Move to Declassify FISA Court Rulings Yields No Results
An initiative that was started two years ago to declassify significant rulings of the Foreign Intelligence Surveillance Court regarding domestic intelligence surveillance has produced no declassified records, a Justice Department official confirmed last week.
In response to complaints about the rise of “secret law,” the Justice Department and the Office of the Director of National Intelligence established a new process in 2010 to declassify opinions of the FISA Courts (including the Foreign Intelligence Surveillance Court as well as the FIS Court of Review) that contained “important rulings of law.”
Prior to her confirmation hearing in May 2011, DoJ National Security Division (NSD) director Lisa Monaco told the Senate Intelligence Committee that “all of the opinions and orders… issued by the FISA Courts that include significant constructions or interpretations of FISA” would be reviewed for declassification.

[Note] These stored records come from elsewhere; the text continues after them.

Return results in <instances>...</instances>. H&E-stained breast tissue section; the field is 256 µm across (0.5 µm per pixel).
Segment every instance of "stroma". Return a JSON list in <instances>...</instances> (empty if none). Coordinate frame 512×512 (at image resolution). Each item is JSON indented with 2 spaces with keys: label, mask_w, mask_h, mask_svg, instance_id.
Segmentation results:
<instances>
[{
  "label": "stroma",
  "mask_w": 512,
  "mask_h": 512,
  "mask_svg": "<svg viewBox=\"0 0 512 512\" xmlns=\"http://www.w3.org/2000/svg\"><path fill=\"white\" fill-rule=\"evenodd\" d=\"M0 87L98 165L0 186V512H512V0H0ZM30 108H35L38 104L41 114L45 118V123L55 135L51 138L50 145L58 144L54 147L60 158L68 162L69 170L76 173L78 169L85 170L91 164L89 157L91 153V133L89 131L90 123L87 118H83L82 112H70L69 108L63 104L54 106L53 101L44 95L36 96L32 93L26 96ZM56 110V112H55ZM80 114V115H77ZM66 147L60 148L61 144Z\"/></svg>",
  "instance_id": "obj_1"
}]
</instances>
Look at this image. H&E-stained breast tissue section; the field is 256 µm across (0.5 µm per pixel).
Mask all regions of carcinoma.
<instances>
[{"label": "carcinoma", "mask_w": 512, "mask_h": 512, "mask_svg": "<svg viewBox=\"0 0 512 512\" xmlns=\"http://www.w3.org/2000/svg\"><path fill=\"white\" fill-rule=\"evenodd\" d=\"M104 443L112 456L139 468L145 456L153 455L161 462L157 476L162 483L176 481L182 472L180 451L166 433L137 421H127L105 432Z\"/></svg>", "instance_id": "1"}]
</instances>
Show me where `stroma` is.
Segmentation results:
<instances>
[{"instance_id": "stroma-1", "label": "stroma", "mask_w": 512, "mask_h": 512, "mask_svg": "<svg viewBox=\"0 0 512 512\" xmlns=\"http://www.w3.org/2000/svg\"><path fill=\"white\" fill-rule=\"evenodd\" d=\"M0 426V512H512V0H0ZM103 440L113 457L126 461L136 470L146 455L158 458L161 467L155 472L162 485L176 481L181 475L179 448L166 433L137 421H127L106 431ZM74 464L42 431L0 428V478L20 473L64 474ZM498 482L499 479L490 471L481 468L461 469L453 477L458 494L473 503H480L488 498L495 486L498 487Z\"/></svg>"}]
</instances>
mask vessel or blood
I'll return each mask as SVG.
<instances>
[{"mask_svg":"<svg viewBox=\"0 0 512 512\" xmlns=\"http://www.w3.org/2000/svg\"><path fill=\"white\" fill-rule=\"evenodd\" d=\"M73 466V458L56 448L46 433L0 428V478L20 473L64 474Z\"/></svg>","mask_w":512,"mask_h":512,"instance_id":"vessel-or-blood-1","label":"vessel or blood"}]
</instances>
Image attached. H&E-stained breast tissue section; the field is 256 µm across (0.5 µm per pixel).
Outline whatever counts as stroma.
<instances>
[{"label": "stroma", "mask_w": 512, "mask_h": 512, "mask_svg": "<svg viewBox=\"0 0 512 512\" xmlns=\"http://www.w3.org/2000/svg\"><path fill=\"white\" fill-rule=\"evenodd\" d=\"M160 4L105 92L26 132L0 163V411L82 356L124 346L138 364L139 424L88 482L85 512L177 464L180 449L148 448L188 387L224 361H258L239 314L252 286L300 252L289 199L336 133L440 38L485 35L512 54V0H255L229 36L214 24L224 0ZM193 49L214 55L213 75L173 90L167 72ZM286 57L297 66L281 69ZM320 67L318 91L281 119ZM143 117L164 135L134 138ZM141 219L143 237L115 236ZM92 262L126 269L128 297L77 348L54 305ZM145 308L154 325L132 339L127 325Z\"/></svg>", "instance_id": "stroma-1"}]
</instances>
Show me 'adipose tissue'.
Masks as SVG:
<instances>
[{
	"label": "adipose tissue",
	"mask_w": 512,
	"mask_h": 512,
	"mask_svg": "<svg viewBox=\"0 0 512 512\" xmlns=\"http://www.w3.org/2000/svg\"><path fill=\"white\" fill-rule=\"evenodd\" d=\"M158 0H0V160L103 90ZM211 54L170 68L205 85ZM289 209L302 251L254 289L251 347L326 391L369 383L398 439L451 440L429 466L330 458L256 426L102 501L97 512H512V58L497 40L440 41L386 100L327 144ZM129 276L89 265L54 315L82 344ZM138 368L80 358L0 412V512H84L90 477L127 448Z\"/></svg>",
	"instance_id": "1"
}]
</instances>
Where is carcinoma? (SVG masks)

“If confirmed,” she told the Senate Committee, “I will work to ensure that the Department continues to work with the ODNI to make this important body of law as accessible as possible, consistent with national security, and in a manner that protects intelligence sources and methods, and other properly classified and sensitive information.” See her response to question 9 in these pre-confirmation hearing questions.
But despite these assurances, and two years after that declassification review process began, nothing has been declassified. A Freedom of Information Act request for the newly declassified FISA Court opinions turned up no records. A Senate Intelligence Committee official said the Committee was still awaiting the declassified release as well. (Classified versions of “significant” opinions are already provided to the intelligence committees, DoJ says.)
Dean Boyd of the DOJ National Security Division confirmed that the current review process had produced no new declassified opinions since 2010. He said that there were several factors that complicated the declassification of the FISA Court opinions. According to Mr. Boyd:
- The documents at issue do not belong exclusively to the Justice Department, or indeed to the Executive Branch. These legal opinions are judicial documents subject to the jurisdiction of the courts that issue them.
- These documents are classified because they meet the criteria for classification set forth in Executive Order 12958 [should be: 13526] and are subject to the statutory responsibility of the Director of National Intelligence (DNI) to protect sources and methods.
- Further, any contemplated public disclosure of such FISA Court opinions must take account of legitimate concerns that public availability of FISA Court opinions, even in redacted form, may enable a sophisticated adversary to deduce particular sources and methods or take effective countermeasures that deprive the United States of intelligence.
There have been three cases in the past when FISA Court opinions were made public, including a FISC opinion dated May 17, 2002, a FISCR opinion dated November 18, 2002, and a FISCR opinion dated August 22, 2008.
But Mr. Boyd told Secrecy News that “All three of these opinions represented comparatively rare instances in which a FISA Court produced substantial legal opinions that could be severed from the sensitive facts of the underlying applications.” So those prior releases are not necessarily precedents for any future releases, in the Department’s view.
Still, the current declassification review process continues, Mr. Boyd said. But it is unclear how the factors that have prevented declassification for the last two years would change to permit disclosure in the foreseeable future.